> _Directions_: Set out the rows as a numbered list, from the first line through the line containing "For every layout", and leave out any blank lines.

--------

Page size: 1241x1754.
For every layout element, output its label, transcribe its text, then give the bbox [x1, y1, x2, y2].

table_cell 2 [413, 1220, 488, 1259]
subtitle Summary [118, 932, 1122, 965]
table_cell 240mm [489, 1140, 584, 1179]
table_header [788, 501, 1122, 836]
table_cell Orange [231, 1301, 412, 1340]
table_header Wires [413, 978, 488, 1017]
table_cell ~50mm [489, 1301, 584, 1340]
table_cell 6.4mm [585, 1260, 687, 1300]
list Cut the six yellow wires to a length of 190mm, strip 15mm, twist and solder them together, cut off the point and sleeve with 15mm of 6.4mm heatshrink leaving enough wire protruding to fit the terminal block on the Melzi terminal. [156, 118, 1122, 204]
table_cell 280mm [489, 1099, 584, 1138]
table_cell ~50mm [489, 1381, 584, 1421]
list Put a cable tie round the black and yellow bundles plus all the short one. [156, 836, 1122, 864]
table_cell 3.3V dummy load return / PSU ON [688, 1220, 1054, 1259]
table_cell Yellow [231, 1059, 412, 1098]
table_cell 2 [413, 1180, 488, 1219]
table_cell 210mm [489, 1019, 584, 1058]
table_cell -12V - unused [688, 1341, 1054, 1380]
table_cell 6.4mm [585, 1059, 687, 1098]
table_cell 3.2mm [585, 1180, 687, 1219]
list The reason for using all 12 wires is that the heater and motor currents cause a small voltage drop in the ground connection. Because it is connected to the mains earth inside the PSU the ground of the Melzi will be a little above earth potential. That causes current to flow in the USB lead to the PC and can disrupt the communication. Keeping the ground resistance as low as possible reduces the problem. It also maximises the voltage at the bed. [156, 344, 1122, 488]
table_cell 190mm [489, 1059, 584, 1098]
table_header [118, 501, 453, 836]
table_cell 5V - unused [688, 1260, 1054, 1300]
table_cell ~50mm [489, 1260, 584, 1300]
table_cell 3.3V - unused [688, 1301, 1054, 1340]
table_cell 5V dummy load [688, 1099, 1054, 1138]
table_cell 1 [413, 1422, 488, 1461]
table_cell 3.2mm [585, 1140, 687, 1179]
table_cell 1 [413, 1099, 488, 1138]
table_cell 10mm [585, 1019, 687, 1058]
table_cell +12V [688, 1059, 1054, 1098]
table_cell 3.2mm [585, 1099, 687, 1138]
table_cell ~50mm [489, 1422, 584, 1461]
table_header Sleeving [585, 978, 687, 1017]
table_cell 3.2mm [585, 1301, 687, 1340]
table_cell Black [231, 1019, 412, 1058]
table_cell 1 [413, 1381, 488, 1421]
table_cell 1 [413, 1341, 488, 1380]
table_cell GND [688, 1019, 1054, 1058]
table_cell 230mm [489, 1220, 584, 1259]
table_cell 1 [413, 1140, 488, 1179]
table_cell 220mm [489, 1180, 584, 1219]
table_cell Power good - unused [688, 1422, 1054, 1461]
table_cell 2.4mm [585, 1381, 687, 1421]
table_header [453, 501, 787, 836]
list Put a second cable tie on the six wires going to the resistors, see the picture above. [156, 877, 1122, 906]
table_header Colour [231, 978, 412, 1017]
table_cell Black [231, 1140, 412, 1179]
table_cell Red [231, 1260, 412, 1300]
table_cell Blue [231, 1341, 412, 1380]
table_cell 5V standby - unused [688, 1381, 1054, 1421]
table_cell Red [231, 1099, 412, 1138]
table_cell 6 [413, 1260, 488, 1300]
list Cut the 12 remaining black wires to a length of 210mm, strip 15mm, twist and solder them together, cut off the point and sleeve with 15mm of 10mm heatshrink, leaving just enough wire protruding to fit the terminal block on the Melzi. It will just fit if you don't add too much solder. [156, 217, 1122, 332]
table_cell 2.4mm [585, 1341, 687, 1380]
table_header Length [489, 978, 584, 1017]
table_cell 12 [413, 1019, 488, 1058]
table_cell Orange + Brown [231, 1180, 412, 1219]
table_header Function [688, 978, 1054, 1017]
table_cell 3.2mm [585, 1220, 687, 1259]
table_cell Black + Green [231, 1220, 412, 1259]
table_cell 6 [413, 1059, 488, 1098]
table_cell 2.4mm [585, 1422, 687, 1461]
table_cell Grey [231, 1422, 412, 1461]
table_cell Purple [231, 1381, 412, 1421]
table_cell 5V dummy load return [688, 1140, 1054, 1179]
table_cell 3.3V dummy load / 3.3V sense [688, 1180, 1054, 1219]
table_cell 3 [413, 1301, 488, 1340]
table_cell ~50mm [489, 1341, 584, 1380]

--------

> _Written response_:
1. Page size: 1241x1754.
2. For every layout element, output its label, transcribe its text, then give the bbox [x1, y1, x2, y2].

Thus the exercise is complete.